Figure 2.

Genetic encoding and mechanism of action of tumor suppressors p16^INK4a and p14^ARF. The CDKN2A locus on chromosome 9p21 is composed of 4 exons (E) – 1α, 1β, 2, and 3 – and encodes 2 tumor suppressors, p16^INK4a and p14^ARF (termed p19^ARF in the mouse), via alternative reading frames. p16^INK4a is translated from the splice product of E1α, E2, and E3, while p14^ARF is translated from the splice product of E1β, E2, and E3. Normally p16^INK4a sequesters CDK4 and CDK6 thereby keeping pRb in an active hypophosphorylated state. In the absence of p16^INK4a, CDK4 and CDK6 bind cyclin D and phosphorylate Rb.

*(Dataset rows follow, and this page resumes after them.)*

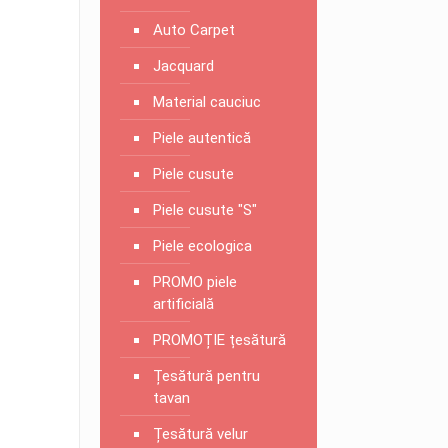
Auto Carpet
Jacquard
Material cauciuc
Piele autentică
Piele cusute
Piele cusute "S"
Piele ecologica
PROMO piele
artificială
PROMOȚIE țesătură
Țesătură pentru
tavan
Țesătură velur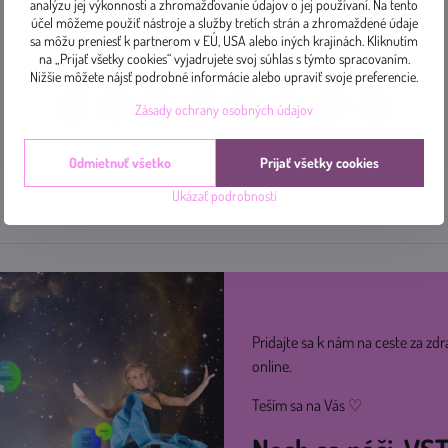
analýzu jej výkonnosti a zhromažďovanie údajov o jej používaní. Na tento
účel môžeme použiť nástroje a služby tretích strán a zhromaždené údaje
sa môžu preniesť k partnerom v EÚ, USA alebo iných krajinách. Kliknutím
na „Prijať všetky cookies“ vyjadrujete svoj súhlas s týmto spracovaním.
Nižšie môžete nájsť podrobné informácie alebo upraviť svoje preferencie.
Zásady ochrany osobných údajov
Facebook
Twitter
Bluesky
Pinterest
Reddit
LinkedIn
WhatsApp
E-
mail
Odmietnuť všetko
Prijať všetky cookies
Ukázať podrobnosti
Pridajte sa k nám na ceste za zdr
online.
Teším sa na Vás ♡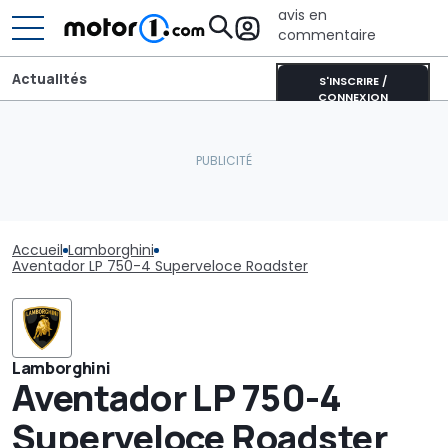
avis en
commentaire
Actualités
S'INSCRIRE /
CONNEXION
Accueil
Lamborghini
Aventador LP 750-4 Superveloce Roadster
Lamborghini
Aventador LP 750-4
Superveloce Roadster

Phosphorylated pRb then releases the E2F transcription factor, which promotes the G1-to-S phase transition of the cell cycle. p14^ARF, on the other hand, sequesters the p53-specific ubiquitin ligase HDM2. In the absence of p14^ARF, HDM2 targets p53 for ubiquitination (UUU) and subsequent proteosomal degradation, and the loss of p53 impairs mechanisms that normally target genetically damaged cells for cell cycle arrest and/or apoptosis, which leads to proliferation of damaged cells. Loss of CDKN2A therefore contributes to tumorigenesis by disruption of both the pRb and p53 pathways. Figure modified with permission from N. Engl. J. Med. (S30).